Ulysses challenges "great readers," adult readers, the way the texts you hand out in school challenge struggling readers.
Today is Bloomsday - the 16th of June, and Bloomsday is when the literary world and the Irish celebrate this book. The novel is set in Dublin on the 16th of June, 1904. The novel follows the wanderings of Leopold Bloom and his friend Stephen Dedalus on that day, in a modern recreation of Ulysses' journey in Homer's Odyssey.
Now, on Twitter, CESNational asks "am curious: why should we read Ulysses?" And I can say, it is an essential part of our literary canon. It is a basic guide to narrative techniques in the English language. It teaches - quite effectively - the differences between the oral and written traditions. Few books have ever mastered the art of recreating a text so well. It will liberate you from the confines school writing courses often encourage.
Plus, it, perhaps combined with Dos Passos' U.S.A. Trilogy, will explain how modern writing broke away from artificial writing norms and embraced a new paradigm for working with human communication. Joyce begets Dos Passos. Dos Passos and Joyce beget Kerouacet al, Kerouac, et al, beget the kinds of fiction and narrative we find online today. Those who bitch about the loss of what they perceive as language skills - if they were well read - would know that blaming technology is ridiculous - Joyce started it.
But, as I said, it is very difficult to read. So, what do you do to access this difficult text? You do what you should have your students do. You should find the right path.
The first three times I read Ulysses I listened to a remarkable reading of it on cassette. I think there were 48 or 60 cassettes. Oh, but it was beautiful. The next few times I have listened to it on CD, via LibriVox download, or, for more detailed study and interaction, via Text-To-Speech, either a WYNN version I've created, or a Microsoft Reader version, to using Click-Speak with on-line text versions.
I've supported that through period recordings, through online tours, through online criticism.
In other words, I have found my supported text which has enabled me to read and work through one of the 20th Century's essential books, even though I could never read it on paper. And you can too, and so can your students.
Joyce is the perfect author to use to describe why digital text is superior for most learners, for even most teachers have trouble accessing the ink-on-paper version.
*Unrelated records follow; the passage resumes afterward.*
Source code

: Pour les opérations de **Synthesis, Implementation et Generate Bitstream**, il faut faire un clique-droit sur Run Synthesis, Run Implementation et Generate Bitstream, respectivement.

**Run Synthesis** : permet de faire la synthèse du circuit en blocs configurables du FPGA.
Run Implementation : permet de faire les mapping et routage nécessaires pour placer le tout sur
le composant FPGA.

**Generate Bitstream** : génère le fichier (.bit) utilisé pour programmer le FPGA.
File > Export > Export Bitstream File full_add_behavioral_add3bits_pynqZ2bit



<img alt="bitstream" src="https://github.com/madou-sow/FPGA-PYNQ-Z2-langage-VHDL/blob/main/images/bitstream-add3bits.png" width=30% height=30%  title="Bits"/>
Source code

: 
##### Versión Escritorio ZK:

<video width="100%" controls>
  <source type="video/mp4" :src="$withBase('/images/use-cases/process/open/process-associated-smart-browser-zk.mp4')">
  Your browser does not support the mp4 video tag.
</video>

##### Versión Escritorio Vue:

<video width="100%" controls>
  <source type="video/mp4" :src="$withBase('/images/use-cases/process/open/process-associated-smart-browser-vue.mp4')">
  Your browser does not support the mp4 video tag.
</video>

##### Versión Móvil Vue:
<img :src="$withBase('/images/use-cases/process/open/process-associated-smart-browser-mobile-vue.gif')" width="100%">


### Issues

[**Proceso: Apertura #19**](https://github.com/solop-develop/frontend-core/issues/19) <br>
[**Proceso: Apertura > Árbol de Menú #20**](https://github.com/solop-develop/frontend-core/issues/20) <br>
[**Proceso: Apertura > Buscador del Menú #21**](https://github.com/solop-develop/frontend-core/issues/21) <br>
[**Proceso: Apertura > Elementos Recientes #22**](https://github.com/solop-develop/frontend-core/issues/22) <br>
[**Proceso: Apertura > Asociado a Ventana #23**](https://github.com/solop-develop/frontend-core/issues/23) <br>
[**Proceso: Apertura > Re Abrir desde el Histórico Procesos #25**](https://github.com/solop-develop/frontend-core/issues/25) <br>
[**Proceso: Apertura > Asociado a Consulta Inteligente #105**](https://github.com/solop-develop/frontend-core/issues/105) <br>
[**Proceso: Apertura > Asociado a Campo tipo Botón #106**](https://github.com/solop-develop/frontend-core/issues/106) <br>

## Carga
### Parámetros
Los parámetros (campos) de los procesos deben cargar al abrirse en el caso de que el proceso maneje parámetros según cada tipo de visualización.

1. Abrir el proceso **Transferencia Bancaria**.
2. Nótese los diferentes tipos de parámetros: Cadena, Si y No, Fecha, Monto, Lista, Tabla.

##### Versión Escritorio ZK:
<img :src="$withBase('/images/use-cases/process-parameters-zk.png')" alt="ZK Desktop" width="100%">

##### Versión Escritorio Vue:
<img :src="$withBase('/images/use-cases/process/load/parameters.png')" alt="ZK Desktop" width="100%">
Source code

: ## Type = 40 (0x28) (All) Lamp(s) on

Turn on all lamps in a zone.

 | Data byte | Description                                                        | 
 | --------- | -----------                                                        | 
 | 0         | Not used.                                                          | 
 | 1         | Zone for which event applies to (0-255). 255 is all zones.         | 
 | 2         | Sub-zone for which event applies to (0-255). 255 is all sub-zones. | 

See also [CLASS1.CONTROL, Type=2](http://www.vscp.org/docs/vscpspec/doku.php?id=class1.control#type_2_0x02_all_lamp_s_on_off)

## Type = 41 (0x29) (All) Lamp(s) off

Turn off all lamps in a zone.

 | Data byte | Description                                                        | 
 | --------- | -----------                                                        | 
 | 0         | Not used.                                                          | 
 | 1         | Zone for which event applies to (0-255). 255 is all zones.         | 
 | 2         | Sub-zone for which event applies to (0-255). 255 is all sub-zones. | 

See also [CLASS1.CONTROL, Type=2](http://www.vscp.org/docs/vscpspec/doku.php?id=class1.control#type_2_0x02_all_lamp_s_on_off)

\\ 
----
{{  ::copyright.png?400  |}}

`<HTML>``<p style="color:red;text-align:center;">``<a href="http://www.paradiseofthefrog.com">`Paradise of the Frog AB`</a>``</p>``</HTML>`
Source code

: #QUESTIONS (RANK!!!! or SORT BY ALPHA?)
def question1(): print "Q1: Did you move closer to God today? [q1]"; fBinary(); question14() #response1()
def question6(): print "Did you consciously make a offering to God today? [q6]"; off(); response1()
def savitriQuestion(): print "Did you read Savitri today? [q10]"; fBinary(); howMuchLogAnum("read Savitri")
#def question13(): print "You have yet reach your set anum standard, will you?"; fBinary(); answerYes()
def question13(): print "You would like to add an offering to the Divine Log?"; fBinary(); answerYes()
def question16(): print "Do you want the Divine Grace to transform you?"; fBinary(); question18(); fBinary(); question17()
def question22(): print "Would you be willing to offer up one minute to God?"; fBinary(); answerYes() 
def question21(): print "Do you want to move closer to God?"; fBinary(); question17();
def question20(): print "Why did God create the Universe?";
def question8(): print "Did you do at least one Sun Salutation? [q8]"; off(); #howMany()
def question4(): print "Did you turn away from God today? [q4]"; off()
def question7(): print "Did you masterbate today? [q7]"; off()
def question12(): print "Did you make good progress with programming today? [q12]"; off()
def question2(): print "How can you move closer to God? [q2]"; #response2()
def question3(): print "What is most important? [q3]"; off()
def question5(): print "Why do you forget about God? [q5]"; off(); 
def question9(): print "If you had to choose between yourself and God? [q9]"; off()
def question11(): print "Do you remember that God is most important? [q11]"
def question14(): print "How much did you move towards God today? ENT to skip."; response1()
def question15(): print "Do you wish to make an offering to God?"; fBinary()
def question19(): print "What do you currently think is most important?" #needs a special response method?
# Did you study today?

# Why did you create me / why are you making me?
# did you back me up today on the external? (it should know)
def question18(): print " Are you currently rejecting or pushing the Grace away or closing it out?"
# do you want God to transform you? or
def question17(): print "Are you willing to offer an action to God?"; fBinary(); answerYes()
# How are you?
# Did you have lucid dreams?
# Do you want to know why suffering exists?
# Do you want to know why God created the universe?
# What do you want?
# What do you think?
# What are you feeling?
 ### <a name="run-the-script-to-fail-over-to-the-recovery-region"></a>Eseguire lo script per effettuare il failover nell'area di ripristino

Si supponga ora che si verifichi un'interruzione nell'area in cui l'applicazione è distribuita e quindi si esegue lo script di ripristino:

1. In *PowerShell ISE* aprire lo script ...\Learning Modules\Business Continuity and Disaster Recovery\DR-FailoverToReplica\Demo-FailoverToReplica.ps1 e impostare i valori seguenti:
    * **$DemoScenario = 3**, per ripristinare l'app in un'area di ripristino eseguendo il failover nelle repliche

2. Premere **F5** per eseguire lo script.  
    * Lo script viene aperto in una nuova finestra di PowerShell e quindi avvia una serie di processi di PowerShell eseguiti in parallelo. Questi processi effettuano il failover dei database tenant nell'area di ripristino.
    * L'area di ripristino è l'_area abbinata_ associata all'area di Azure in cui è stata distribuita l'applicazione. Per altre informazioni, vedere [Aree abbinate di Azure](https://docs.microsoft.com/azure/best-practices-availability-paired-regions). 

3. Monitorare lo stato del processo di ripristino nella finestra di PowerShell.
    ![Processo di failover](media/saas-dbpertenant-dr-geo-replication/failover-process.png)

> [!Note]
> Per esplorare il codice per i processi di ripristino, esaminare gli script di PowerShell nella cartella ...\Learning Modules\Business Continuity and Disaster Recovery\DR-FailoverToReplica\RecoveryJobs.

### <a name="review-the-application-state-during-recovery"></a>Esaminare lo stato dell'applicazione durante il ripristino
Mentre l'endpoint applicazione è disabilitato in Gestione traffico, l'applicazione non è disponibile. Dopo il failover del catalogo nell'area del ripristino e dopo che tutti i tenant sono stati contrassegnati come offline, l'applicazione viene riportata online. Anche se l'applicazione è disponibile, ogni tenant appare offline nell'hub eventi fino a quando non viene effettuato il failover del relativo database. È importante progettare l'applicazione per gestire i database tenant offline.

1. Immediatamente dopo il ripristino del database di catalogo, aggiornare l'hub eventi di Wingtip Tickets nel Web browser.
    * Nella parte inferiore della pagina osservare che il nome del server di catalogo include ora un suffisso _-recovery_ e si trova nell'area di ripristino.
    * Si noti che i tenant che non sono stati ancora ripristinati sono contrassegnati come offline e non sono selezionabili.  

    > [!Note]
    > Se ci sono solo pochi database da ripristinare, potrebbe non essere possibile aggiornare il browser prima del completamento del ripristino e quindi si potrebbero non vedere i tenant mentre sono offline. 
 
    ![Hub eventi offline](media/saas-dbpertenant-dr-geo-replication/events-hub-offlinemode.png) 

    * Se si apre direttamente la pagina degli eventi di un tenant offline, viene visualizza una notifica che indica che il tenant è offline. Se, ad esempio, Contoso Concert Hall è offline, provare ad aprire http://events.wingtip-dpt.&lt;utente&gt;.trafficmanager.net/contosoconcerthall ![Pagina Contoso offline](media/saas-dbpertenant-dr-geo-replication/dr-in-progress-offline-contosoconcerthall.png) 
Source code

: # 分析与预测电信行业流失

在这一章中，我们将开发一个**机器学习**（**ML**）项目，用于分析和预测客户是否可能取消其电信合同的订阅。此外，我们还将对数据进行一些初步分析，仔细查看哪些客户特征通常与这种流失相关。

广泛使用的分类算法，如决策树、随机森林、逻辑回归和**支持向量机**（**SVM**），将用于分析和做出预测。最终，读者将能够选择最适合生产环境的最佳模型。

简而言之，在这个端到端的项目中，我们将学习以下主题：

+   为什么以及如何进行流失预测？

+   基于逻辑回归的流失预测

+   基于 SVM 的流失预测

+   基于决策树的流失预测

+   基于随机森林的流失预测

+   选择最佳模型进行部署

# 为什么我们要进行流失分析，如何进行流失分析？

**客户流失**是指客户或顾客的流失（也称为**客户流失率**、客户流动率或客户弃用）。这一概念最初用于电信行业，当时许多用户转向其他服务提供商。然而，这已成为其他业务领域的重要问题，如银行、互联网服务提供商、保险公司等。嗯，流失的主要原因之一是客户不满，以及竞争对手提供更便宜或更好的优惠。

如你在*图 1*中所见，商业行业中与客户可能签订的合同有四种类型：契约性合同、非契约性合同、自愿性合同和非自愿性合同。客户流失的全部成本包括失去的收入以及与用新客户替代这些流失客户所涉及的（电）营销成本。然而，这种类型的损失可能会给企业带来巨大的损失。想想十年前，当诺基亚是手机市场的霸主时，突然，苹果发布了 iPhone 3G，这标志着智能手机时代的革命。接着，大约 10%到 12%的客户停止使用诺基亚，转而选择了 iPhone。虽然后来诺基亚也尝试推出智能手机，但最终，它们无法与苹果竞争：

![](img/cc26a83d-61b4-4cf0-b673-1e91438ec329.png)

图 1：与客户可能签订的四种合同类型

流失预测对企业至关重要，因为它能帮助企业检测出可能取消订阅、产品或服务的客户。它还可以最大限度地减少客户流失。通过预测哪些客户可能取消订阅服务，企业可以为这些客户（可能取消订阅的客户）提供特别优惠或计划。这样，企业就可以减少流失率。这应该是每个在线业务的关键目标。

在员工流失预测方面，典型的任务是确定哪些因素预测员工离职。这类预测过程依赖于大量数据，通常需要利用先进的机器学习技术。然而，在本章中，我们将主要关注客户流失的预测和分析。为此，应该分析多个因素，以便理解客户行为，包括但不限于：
And so, even if you doubt it's ranking among English-language novels, if you are in education, please give it a try, if only because you might engage a bit of empathy with your students, and you might discover the true value of the flexible text delivery which technology offers.
"O and the sea the sea crimson sometimes like fire and the glorious sunsets and the figtrees in the Alameda gardens yes and all the queer little streets and pink and blue and yellow houses and the rosegardens and the jessamine and geraniums and cactuses and Gibraltar as a girl where I was a Flower of the mountain yes when I put the rose in my hair like the Andalusian girls used or shall I wear a red yes and how he kissed me under the Moorish wall and I thought well as well him as another and then I asked him with my eyes to ask again yes and then he asked me would I yes to say yes my mountain flower and first I put my arms around him yes and drew him down to me so he could feel my breasts all perfume yes and his heart was going like mad and yes I said yes I will Yes."
Happy Bloomsday to one and all... - Ira Socol
you've inspired me to reread the book this summer. the last time i read it was in college and i remember laughing out loud a lot. reading over that passage i was struck by the different tangents of thought that would go out a way and then come right back. it made me think the book would be interesting to make a movie of. so i google it and found a movie was made in 67 and 06. have you seen them?